TASK: Word for word, print all of the lines below.

THE INPUT:
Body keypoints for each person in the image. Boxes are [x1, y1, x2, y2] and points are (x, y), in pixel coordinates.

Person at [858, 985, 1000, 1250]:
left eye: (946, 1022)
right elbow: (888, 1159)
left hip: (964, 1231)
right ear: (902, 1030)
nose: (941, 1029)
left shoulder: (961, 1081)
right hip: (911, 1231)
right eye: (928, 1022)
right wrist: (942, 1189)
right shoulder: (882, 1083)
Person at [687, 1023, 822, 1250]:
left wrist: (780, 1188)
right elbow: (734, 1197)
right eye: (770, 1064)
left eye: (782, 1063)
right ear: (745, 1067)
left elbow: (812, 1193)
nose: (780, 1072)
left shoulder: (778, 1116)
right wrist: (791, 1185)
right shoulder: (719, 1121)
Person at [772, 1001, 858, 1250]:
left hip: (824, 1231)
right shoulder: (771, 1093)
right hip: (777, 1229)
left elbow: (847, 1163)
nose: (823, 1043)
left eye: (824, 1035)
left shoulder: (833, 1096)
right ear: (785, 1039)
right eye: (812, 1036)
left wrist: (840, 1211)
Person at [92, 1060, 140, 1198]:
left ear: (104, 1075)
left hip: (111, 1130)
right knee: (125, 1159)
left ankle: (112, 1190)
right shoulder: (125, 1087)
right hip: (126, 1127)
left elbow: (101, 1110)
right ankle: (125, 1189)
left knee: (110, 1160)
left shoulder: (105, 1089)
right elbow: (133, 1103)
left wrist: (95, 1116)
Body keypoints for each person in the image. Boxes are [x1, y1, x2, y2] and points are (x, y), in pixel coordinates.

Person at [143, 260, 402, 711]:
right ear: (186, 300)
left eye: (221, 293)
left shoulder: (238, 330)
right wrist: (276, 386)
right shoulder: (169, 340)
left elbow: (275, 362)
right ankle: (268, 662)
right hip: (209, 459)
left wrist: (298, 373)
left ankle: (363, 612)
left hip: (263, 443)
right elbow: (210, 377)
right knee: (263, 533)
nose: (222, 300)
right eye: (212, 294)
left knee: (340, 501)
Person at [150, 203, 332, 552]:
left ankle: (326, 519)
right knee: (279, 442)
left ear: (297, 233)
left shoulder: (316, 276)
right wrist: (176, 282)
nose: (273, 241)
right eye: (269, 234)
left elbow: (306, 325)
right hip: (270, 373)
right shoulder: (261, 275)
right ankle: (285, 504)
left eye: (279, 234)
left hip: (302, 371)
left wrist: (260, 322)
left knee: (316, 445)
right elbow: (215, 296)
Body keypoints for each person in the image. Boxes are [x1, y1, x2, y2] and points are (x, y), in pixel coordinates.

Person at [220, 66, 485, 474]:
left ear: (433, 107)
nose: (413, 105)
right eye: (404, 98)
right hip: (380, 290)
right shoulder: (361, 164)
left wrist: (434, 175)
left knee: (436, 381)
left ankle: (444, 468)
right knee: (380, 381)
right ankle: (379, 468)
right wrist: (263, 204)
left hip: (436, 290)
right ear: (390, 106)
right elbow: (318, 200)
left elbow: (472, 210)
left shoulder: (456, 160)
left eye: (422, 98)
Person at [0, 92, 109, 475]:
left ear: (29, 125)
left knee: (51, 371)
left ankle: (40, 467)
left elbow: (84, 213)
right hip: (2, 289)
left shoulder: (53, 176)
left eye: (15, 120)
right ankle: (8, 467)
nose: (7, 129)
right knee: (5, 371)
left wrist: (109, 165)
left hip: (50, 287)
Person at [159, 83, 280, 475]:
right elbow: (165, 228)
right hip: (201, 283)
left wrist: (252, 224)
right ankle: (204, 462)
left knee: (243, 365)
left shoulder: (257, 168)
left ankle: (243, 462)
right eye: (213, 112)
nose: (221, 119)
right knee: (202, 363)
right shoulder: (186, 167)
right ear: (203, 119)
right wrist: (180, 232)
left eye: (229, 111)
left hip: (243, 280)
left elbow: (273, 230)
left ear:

TASK SOLUTION:
Body keypoints for each person in the image. Boxes are [x1, y1, x2, y2] and points are (x, y), in pixel coordinates.

Person at [858, 985, 1000, 1250]:
left eye: (946, 1022)
right elbow: (888, 1159)
left hip: (964, 1231)
right ear: (902, 1030)
nose: (941, 1029)
left shoulder: (961, 1081)
right hip: (911, 1231)
right eye: (928, 1022)
right wrist: (942, 1189)
right shoulder: (882, 1083)
Person at [687, 1023, 822, 1250]:
left wrist: (780, 1188)
right elbow: (734, 1197)
right eye: (770, 1064)
left eye: (782, 1063)
right ear: (745, 1067)
left elbow: (812, 1193)
nose: (780, 1072)
left shoulder: (778, 1116)
right wrist: (791, 1185)
right shoulder: (719, 1121)
Person at [772, 1001, 858, 1250]:
left hip: (824, 1231)
right shoulder: (771, 1093)
right hip: (777, 1229)
left elbow: (847, 1163)
nose: (823, 1043)
left eye: (824, 1035)
left shoulder: (833, 1096)
right ear: (785, 1039)
right eye: (812, 1036)
left wrist: (840, 1211)
Person at [92, 1060, 140, 1198]:
left ear: (104, 1075)
left hip: (111, 1130)
right knee: (125, 1159)
left ankle: (112, 1190)
right shoulder: (125, 1087)
right hip: (126, 1127)
left elbow: (101, 1110)
right ankle: (125, 1189)
left knee: (110, 1160)
left shoulder: (105, 1089)
right elbow: (133, 1103)
left wrist: (95, 1116)
Body keypoints for each person in the image. Boxes are [x1, y1, x2, y2] and points are (x, y), in pixel coordinates.

Person at [143, 260, 402, 711]:
right ear: (186, 300)
left eye: (221, 293)
left shoulder: (238, 330)
right wrist: (276, 386)
right shoulder: (169, 340)
left elbow: (275, 362)
right ankle: (268, 662)
right hip: (209, 459)
left wrist: (298, 373)
left ankle: (363, 612)
left hip: (263, 443)
right elbow: (210, 377)
right knee: (263, 533)
nose: (222, 300)
right eye: (212, 294)
left knee: (340, 501)
Person at [150, 203, 332, 552]:
left ankle: (326, 519)
right knee: (279, 442)
left ear: (297, 233)
left shoulder: (316, 276)
right wrist: (176, 282)
nose: (273, 241)
right eye: (269, 234)
left elbow: (306, 325)
right hip: (270, 373)
right shoulder: (261, 275)
right ankle: (285, 504)
left eye: (279, 234)
left hip: (302, 371)
left wrist: (260, 322)
left knee: (316, 445)
right elbow: (215, 296)
Body keypoints for each person in the image. Boxes are [x1, y1, x2, y2] and points are (x, y), in pixel coordinates.

Person at [220, 66, 485, 474]:
left ear: (433, 107)
nose: (413, 105)
right eye: (404, 98)
right hip: (380, 290)
right shoulder: (361, 164)
left wrist: (434, 175)
left knee: (436, 381)
left ankle: (444, 468)
right knee: (380, 381)
right ankle: (379, 468)
right wrist: (263, 204)
left hip: (436, 290)
right ear: (390, 106)
right elbow: (318, 200)
left elbow: (472, 210)
left shoulder: (456, 160)
left eye: (422, 98)
Person at [0, 92, 109, 475]:
left ear: (29, 125)
left knee: (51, 371)
left ankle: (40, 467)
left elbow: (84, 213)
right hip: (2, 289)
left shoulder: (53, 176)
left eye: (15, 120)
right ankle: (8, 467)
nose: (7, 129)
right knee: (5, 371)
left wrist: (109, 165)
left hip: (50, 287)
Person at [159, 83, 280, 475]:
right elbow: (165, 228)
right hip: (201, 283)
left wrist: (252, 224)
right ankle: (204, 462)
left knee: (243, 365)
left shoulder: (257, 168)
left ankle: (243, 462)
right eye: (213, 112)
nose: (221, 119)
right knee: (202, 363)
right shoulder: (186, 167)
right ear: (203, 119)
right wrist: (180, 232)
left eye: (229, 111)
left hip: (243, 280)
left elbow: (273, 230)
left ear:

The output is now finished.